Exercise prompt: Everything in the listing below must be duplicated exactly.

Records:
Segment Open
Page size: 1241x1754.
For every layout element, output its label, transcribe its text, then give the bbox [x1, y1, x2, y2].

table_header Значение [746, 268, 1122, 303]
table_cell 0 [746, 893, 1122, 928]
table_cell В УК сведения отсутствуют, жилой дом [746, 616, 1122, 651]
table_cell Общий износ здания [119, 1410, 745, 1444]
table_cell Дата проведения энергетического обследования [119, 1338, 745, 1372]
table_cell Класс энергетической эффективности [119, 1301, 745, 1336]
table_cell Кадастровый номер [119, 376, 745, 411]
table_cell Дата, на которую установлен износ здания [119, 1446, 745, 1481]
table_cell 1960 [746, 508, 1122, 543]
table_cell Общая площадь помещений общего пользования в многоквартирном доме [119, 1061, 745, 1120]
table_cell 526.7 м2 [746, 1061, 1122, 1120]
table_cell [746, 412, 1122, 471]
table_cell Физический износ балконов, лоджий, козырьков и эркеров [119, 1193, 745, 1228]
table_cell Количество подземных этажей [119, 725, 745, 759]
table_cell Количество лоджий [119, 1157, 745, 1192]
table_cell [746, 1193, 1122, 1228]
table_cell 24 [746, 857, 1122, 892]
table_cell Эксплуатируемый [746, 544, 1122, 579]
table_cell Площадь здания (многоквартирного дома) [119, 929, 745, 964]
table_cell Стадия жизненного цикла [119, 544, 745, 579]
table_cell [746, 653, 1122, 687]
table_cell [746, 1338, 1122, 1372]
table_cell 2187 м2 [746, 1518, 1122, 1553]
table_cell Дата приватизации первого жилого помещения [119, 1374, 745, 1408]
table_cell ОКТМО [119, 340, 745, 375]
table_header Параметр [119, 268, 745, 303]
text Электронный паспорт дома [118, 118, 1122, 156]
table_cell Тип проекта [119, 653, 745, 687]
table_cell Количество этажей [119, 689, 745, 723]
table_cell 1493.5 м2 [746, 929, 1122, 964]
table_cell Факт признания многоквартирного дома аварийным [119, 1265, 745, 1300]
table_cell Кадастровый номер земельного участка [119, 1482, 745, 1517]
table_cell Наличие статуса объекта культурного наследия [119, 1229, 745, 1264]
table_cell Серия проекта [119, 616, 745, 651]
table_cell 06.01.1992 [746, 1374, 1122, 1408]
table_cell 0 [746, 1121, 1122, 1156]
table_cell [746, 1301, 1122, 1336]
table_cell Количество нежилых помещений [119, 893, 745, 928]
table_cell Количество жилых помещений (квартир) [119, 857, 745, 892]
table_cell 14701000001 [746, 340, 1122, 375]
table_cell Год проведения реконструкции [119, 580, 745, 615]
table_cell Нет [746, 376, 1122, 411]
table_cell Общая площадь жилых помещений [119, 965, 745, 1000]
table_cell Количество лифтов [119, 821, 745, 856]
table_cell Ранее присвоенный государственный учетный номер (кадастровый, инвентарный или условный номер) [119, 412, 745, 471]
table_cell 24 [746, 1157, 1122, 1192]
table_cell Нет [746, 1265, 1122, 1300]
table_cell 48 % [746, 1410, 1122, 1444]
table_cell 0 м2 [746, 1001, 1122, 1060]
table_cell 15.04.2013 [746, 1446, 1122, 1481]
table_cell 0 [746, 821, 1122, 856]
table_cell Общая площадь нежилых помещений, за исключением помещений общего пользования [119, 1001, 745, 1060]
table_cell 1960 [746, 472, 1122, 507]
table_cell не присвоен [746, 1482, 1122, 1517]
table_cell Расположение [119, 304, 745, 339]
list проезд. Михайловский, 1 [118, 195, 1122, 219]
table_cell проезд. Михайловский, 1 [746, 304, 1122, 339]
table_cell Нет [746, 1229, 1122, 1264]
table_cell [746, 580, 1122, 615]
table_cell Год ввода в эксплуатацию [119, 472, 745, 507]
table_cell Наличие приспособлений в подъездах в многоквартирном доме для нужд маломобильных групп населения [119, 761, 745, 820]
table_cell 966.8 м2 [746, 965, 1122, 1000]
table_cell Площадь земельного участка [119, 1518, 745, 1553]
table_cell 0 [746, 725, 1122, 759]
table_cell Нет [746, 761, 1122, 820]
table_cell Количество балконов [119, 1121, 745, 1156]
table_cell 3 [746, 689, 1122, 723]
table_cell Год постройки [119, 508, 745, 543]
Segment Closed
Problem solution:
Page size: 1241x1754.
For every layout element, output its label, transcribe its text, then give the bbox [x1, y1, x2, y2].

table_header Значение [746, 268, 1122, 303]
table_cell 0 [746, 893, 1122, 928]
table_cell В УК сведения отсутствуют, жилой дом [746, 616, 1122, 651]
table_cell Общий износ здания [119, 1410, 745, 1444]
table_cell Дата проведения энергетического обследования [119, 1338, 745, 1372]
table_cell Класс энергетической эффективности [119, 1301, 745, 1336]
table_cell Кадастровый номер [119, 376, 745, 411]
table_cell Дата, на которую установлен износ здания [119, 1446, 745, 1481]
table_cell 1960 [746, 508, 1122, 543]
table_cell Общая площадь помещений общего пользования в многоквартирном доме [119, 1061, 745, 1120]
table_cell 526.7 м2 [746, 1061, 1122, 1120]
table_cell [746, 412, 1122, 471]
table_cell Физический износ балконов, лоджий, козырьков и эркеров [119, 1193, 745, 1228]
table_cell Количество подземных этажей [119, 725, 745, 759]
table_cell Количество лоджий [119, 1157, 745, 1192]
table_cell [746, 1193, 1122, 1228]
table_cell 24 [746, 857, 1122, 892]
table_cell Эксплуатируемый [746, 544, 1122, 579]
table_cell Площадь здания (многоквартирного дома) [119, 929, 745, 964]
table_cell Стадия жизненного цикла [119, 544, 745, 579]
table_cell [746, 653, 1122, 687]
table_cell [746, 1338, 1122, 1372]
table_cell 2187 м2 [746, 1518, 1122, 1553]
table_cell Дата приватизации первого жилого помещения [119, 1374, 745, 1408]
table_cell ОКТМО [119, 340, 745, 375]
table_header Параметр [119, 268, 745, 303]
text Электронный паспорт дома [118, 118, 1122, 156]
table_cell Тип проекта [119, 653, 745, 687]
table_cell Количество этажей [119, 689, 745, 723]
table_cell 1493.5 м2 [746, 929, 1122, 964]
table_cell Факт признания многоквартирного дома аварийным [119, 1265, 745, 1300]
table_cell Кадастровый номер земельного участка [119, 1482, 745, 1517]
table_cell Наличие статуса объекта культурного наследия [119, 1229, 745, 1264]
table_cell Серия проекта [119, 616, 745, 651]
table_cell 06.01.1992 [746, 1374, 1122, 1408]
table_cell 0 [746, 1121, 1122, 1156]
table_cell [746, 1301, 1122, 1336]
table_cell Количество нежилых помещений [119, 893, 745, 928]
table_cell Количество жилых помещений (квартир) [119, 857, 745, 892]
table_cell 14701000001 [746, 340, 1122, 375]
table_cell Год проведения реконструкции [119, 580, 745, 615]
table_cell Нет [746, 376, 1122, 411]
table_cell Общая площадь жилых помещений [119, 965, 745, 1000]
table_cell Количество лифтов [119, 821, 745, 856]
table_cell Ранее присвоенный государственный учетный номер (кадастровый, инвентарный или условный номер) [119, 412, 745, 471]
table_cell 24 [746, 1157, 1122, 1192]
table_cell Нет [746, 1265, 1122, 1300]
table_cell 48 % [746, 1410, 1122, 1444]
table_cell 0 м2 [746, 1001, 1122, 1060]
table_cell 15.04.2013 [746, 1446, 1122, 1481]
table_cell 0 [746, 821, 1122, 856]
table_cell Общая площадь нежилых помещений, за исключением помещений общего пользования [119, 1001, 745, 1060]
table_cell 1960 [746, 472, 1122, 507]
table_cell не присвоен [746, 1482, 1122, 1517]
table_cell Расположение [119, 304, 745, 339]
list проезд. Михайловский, 1 [118, 195, 1122, 219]
table_cell проезд. Михайловский, 1 [746, 304, 1122, 339]
table_cell Нет [746, 1229, 1122, 1264]
table_cell [746, 580, 1122, 615]
table_cell Год ввода в эксплуатацию [119, 472, 745, 507]
table_cell Наличие приспособлений в подъездах в многоквартирном доме для нужд маломобильных групп населения [119, 761, 745, 820]
table_cell 966.8 м2 [746, 965, 1122, 1000]
table_cell Площадь земельного участка [119, 1518, 745, 1553]
table_cell 0 [746, 725, 1122, 759]
table_cell Нет [746, 761, 1122, 820]
table_cell Количество балконов [119, 1121, 745, 1156]
table_cell 3 [746, 689, 1122, 723]
table_cell Год постройки [119, 508, 745, 543]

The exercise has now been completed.